You ever have those nights were you’re thinking about something and you can’t go to sleep because of it?
You fall asleep for what seems like a minute, and wake up thinking about the same thing again. That was me, the night I wrote my piece about grieving the mother I’ll never have. (Read it here).
It was terrifying to share it with the public via the newspaper I work at, the Arizona Republic. It ran in print and online (Read it here). I was so afraid of the responses because, you can’t talk bad about your mom…especially on mother’s day, right!? I imagined the worst…
But the opposite happened!
I didn’t know it would resonate with so many women and men. I received support in more than 130 email responses, 40 missed calls, voicemails and countless comments on social media. Some people even found my cell phone number and contacted me. (Still working on responding to everyone).
So many of us have experienced growing up without the maternal love we needed. Be it from a mother who passed when they were young, a mom who left and didn’t come back, or a mom like mine who wasn’t nurturing or loving.
But one thing we all have in common is, we are still living life fully and have found happiness and success anyway!
I talked to one man who owns his own restaurant now, another man had three kids with his wife and the kids are super successful, even worked in the White House. A woman decided not to have kids but shes’s happy and loving life, another found love with her husband and kids and never looked back.
All of these people had to go through life without their mom, without that maternal love they needed and deserved, but they are happy and living such full lives now.
All these responses I’ve received fills an empty part of me, with love. I am so grateful. I feel a weight has been lifted. THANK YOU.
Each response gives me hope. Reading their stories lets me know that things will get better, and that success and love is still possible.
I wanted to share some of their responses. I will save these forever:

“I thank you for your great and honest column. I have only ever responded to 2 columnists, Laurie Roberts and today to you.”

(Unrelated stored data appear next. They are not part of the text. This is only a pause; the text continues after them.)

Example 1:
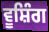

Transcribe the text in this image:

ਵੂਸ਼ਿੰਗ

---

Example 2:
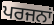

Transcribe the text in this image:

ਪਰਜਨਾਂ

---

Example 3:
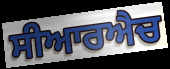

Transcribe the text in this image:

ਸੀਆਰਐਚ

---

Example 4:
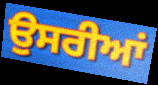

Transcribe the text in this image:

ਉਸਰੀਆਂ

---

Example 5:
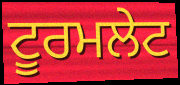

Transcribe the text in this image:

ਟੂਰਮਲੇਟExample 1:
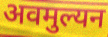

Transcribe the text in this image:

अवमुल्यन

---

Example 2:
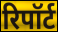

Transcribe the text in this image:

रिपॉर्ट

“I did not suffer from an unloving, disconnected mother, but, my husband has an unloving, disconnected father. I can’t imagine the pain and emptiness he carries within, but your column helped me to understand it a little better.”

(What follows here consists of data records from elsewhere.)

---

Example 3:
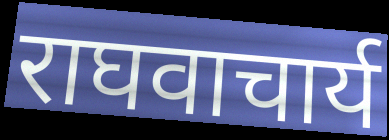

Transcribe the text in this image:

राघवाचार्य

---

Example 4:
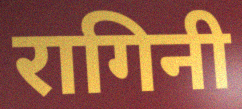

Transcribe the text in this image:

रागिनी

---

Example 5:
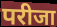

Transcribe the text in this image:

परीजा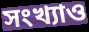
সংখ্যাওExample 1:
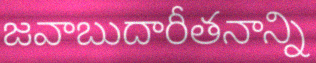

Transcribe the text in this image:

జవాబుదారీతనాన్ని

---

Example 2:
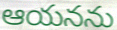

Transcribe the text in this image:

ఆయనను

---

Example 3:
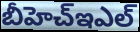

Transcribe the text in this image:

బీహెచ్ఇఎల్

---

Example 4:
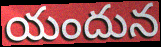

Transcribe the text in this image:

యందున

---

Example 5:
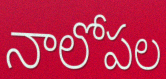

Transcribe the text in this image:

నాలోపల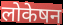
लोकेषन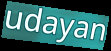
udayanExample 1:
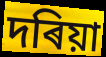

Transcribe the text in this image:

দৰিয়া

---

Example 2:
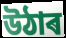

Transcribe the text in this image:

উঠাৰ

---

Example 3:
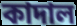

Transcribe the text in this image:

কাদাল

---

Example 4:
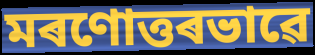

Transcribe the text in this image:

মৰণোত্তৰভাৱে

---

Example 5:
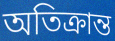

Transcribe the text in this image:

অতিক্ৰান্ত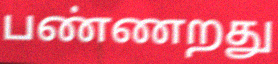
பண்ணறது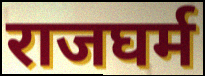
राजघर्मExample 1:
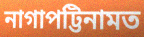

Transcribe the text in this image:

নাগাপট্টিনামত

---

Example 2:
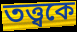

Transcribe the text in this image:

তত্ত্বকে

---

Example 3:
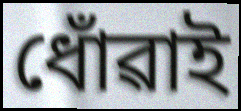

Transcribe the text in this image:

ধোঁৱাই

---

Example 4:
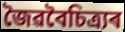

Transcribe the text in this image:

“Just read your column in today’s newspaper and I had to run to the computer to send you a message.”
“First, let me say I’m not in the habit of emailing journalists. But I feel compelled to respond to your Mother’s Day article. It brought tears to my eyes.”
“Take pride in what you have accomplished, knowing you have truly done it on your own.”
“Let me be your mom, telling you how proud of you, I am.”
“I am proud of you.”
“If had a child like you I would be so proud!”
“If you ever need a mother to talk to, I’m available!”
“Your life could have turned out differently. You could have gone down the dark path of drugs, promiscuity and even suicide.”
“I’m 82, can I be your adopted mom (grandma).??”
“Thanks for addressing narcissism. It is so prevalent in today’s society.”
“Be happy. Keep writing good stuff.”
“I’ll be watching for your articles in the paper! I latched on to John D’Anna and love his stories. Now, I’ll watch for yours.”
“Your column today is the single saddest thing I have ever read. God bless you for surviving and sharing your grief.”
“All the best to you for a happy (and guilt-free) life. And a gold star for your column.”
“I too spent some time “homeless” and felt for you when reading your column. But I felt better as I read, realizing you have the capacity to understand the situation and move on.”
“Just remember that I will be thinking of you and praying for you and always available to hold and comfort you.”
“You poured your heart into your article. You made yourself vulnerable. The article was heart wrenching. It was very well written. You are amazing.”
“Should you become a mother, I am confident you will be the best Mom ever because you will look to your heart and it is pure and filled with love.”
“Your revelations of the neglect and abuse you suffered in your innocence may have indeed given others the courage to say that sometimes we get crapped on without deserving it, but it doesn’t have to be a life sentence of crap.”
“My mom sucks, and I’m sad to hear others feel what I feel, but take comfort in knowing I’m not alone.”
“Thank you for addressing what was also my reality with my mother. I’m going to look for that book.”
“I am a happy “dog mom” by choice and cut out your article to save when I have a “bad day” (which we all do).”